**DATASET EXTRACT:**
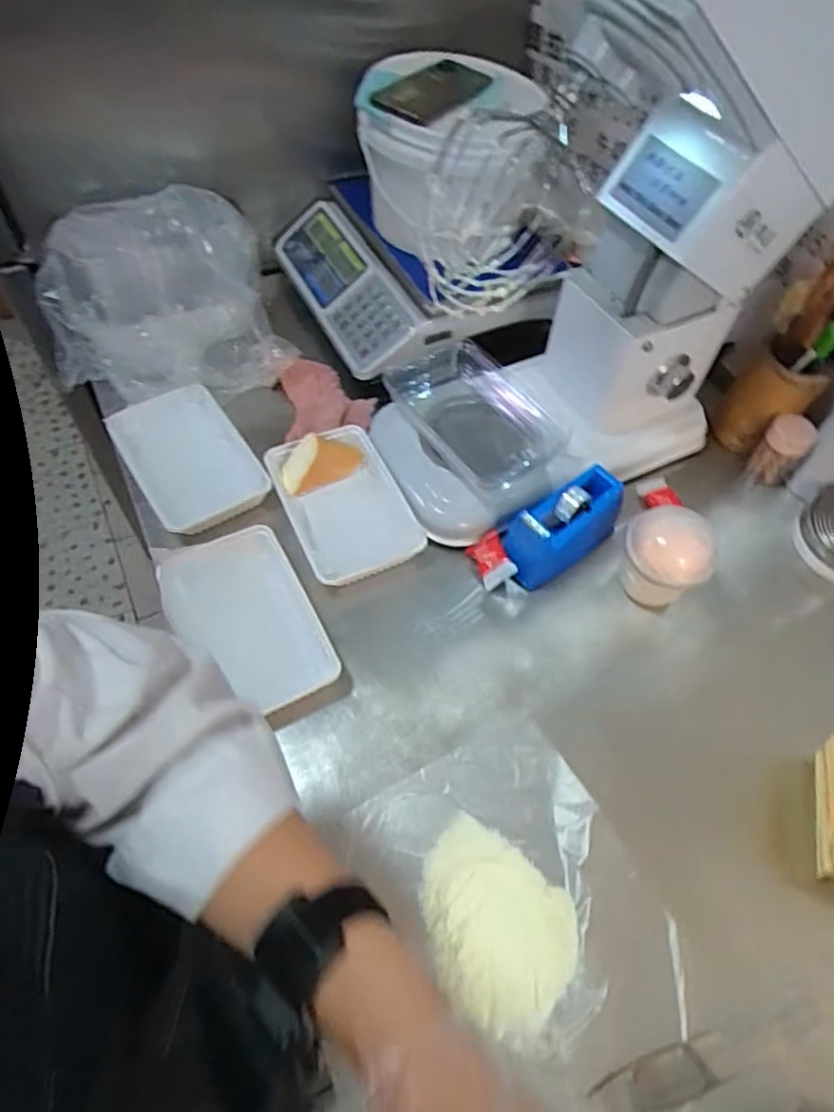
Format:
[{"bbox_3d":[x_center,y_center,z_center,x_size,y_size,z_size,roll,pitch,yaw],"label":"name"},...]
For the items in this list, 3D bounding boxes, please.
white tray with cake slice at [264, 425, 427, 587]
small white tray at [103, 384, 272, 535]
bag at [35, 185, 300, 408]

**ACTIVITY:**
If an entry above contains a picture, leave that picture out and copy everything else exactly.

**TASK ANSWER:**
Format:
[{"bbox_3d":[x_center,y_center,z_center,x_size,y_size,z_size,roll,pitch,yaw],"label":"name"},...]
For the items in this list, 3D bounding boxes, please.
white tray with cake slice at [264, 425, 427, 587]
small white tray at [103, 384, 272, 535]
bag at [35, 185, 300, 408]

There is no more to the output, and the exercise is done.